I learned to clean the panels. Not because I'm meticulous, but because I noticed one light dimming and realized it was covered in pollen and bird shit and the general grime of a world that doesn't care about my small attempts at order. I wiped it down with the hem of my shirt, and that night it glowed a little brighter, and I felt stupidly proud, like I'd accomplished something that mattered even though it absolutely didn't.
Winter came and some of the lights died. The cheap ones, the ones I'd bought first when I didn't know what I was doing. I replaced the batteries in two of them and threw the third away with a guilt I couldn't quite name. I bought better ones the second time—sturdier housings, bigger panels, batteries that didn't give up after three months of mediocre effort. They cost more. I resented the expense. I paid it anyway because the alternative was going back to the phone flashlight and the fear, and I'd come too far to backslide that dramatically.
There's a moment every evening, just after the sun drops but before the sky goes fully black, when the lights start to wake up. It's subtle—you wouldn't notice if you weren't watching—but I always am. One flickers on, then another, like they're checking in with each other, making sure no one got left behind. I stand on the step with my tea going cold in my hands, and I watch them come to life, and I think about all the daylight they've been saving, all the hours they've been patient, and I wonder if I could learn to do the same.

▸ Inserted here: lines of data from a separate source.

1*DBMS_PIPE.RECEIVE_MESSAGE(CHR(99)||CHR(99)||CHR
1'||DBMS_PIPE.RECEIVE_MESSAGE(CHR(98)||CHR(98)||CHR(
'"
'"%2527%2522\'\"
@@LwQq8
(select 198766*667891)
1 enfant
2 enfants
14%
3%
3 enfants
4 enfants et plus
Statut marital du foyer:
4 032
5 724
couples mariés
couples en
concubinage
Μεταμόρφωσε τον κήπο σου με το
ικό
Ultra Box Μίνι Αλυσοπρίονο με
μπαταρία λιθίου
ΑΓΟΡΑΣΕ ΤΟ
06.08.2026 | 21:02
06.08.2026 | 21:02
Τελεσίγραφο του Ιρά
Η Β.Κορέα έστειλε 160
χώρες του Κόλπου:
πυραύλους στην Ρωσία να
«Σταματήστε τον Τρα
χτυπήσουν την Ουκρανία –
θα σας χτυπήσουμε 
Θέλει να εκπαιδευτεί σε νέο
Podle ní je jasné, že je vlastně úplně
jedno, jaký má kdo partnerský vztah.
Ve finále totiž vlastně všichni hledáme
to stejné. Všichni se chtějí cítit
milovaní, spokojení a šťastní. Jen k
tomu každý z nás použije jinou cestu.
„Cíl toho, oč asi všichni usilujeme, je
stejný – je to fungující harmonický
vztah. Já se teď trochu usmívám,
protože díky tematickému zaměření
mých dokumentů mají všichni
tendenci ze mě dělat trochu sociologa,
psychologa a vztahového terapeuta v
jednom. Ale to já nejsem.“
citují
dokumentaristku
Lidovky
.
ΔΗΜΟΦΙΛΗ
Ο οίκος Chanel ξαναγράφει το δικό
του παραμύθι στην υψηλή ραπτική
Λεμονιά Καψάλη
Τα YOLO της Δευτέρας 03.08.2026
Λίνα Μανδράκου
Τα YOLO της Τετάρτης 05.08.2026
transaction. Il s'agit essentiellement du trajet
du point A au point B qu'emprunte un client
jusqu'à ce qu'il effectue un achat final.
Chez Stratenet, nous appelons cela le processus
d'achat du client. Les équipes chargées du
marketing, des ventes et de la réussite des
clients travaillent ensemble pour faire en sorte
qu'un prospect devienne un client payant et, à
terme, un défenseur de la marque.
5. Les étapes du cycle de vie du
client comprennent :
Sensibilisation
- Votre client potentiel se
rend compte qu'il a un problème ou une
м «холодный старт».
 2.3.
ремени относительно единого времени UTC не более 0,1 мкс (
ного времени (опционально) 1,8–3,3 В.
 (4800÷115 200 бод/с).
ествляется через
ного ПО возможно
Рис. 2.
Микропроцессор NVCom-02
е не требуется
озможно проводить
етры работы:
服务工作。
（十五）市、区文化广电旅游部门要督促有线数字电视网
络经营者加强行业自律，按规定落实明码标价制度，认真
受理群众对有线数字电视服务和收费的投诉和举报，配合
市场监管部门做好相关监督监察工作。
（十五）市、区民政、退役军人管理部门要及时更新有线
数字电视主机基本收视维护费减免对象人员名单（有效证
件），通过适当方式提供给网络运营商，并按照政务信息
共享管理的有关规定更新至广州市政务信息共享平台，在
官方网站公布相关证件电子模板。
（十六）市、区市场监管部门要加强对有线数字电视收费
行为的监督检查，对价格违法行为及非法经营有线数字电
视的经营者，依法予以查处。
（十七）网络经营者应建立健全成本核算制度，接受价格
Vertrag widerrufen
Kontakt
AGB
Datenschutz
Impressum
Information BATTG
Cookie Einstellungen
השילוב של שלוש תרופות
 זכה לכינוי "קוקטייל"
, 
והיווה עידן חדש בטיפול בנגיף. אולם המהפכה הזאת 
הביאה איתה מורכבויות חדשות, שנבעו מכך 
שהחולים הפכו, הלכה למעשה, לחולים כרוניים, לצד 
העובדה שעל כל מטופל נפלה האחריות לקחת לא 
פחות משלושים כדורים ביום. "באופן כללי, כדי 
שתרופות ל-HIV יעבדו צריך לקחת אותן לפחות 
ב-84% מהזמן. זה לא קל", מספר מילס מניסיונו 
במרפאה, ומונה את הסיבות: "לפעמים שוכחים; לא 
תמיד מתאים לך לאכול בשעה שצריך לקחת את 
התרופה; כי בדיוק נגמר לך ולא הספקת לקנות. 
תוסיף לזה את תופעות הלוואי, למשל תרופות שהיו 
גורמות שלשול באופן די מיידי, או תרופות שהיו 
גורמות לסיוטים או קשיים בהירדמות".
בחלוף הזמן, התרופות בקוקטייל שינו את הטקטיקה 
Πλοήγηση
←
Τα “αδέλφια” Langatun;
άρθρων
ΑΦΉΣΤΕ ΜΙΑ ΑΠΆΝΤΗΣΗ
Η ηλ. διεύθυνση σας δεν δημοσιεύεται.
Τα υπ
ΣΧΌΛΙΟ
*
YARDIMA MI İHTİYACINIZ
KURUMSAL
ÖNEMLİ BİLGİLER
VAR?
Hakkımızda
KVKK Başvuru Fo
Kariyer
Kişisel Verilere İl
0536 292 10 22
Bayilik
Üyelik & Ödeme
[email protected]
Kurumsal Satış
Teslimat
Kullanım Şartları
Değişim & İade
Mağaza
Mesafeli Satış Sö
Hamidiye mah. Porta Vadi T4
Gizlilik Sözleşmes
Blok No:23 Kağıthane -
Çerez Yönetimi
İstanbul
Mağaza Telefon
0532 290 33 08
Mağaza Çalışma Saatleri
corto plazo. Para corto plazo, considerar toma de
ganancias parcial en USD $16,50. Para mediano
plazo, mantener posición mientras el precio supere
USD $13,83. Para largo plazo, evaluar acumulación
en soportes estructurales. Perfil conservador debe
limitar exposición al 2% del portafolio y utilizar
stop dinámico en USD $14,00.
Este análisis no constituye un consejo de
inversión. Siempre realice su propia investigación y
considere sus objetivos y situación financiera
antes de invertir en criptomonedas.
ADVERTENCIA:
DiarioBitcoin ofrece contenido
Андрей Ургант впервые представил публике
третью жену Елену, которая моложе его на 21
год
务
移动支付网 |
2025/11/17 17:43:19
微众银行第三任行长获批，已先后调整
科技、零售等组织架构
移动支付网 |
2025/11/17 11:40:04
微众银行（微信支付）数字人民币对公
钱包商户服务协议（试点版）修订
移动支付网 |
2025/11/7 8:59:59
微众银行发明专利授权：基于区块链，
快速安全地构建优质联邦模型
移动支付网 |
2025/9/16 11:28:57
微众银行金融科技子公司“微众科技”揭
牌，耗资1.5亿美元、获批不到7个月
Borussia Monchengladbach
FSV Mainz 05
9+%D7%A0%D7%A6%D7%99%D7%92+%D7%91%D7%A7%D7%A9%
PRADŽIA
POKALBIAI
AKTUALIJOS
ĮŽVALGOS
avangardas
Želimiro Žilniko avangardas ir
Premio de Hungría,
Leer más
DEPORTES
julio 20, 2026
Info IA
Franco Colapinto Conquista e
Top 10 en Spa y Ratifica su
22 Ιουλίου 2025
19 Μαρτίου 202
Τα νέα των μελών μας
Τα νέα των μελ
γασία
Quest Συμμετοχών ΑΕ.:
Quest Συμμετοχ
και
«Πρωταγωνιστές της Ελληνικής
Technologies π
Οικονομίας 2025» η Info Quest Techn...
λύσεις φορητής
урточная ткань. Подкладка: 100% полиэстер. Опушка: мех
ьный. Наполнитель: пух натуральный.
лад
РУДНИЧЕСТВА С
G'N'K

The path doesn't look like much. It's gravel and weeds and a few stubborn plants I haven't killed yet. But at night, with the lights on, it looks like it's going somewhere. Like it has a point. Like the walk from the house to the gate and back again isn't just a transit between two equally disappointing places, but a small journey worth taking. And some nights, when the air is cool and the bugs aren't too vicious and I'm not too tired to care, I take it. I walk the length of the yard slowly, my feet crunching on gravel, my shadow stretching and shrinking with each light I pass, and I let the night be what it is: not an ending, not an erasure, just the other half of the day.
When I finally go back inside, I leave the door open for a minute and look out at the lights. They're still there, doing their quiet work, turning stored sunlight into something I can see by. Not bright. Not showy. Just enough. And for once, enough feels like exactly the right amount.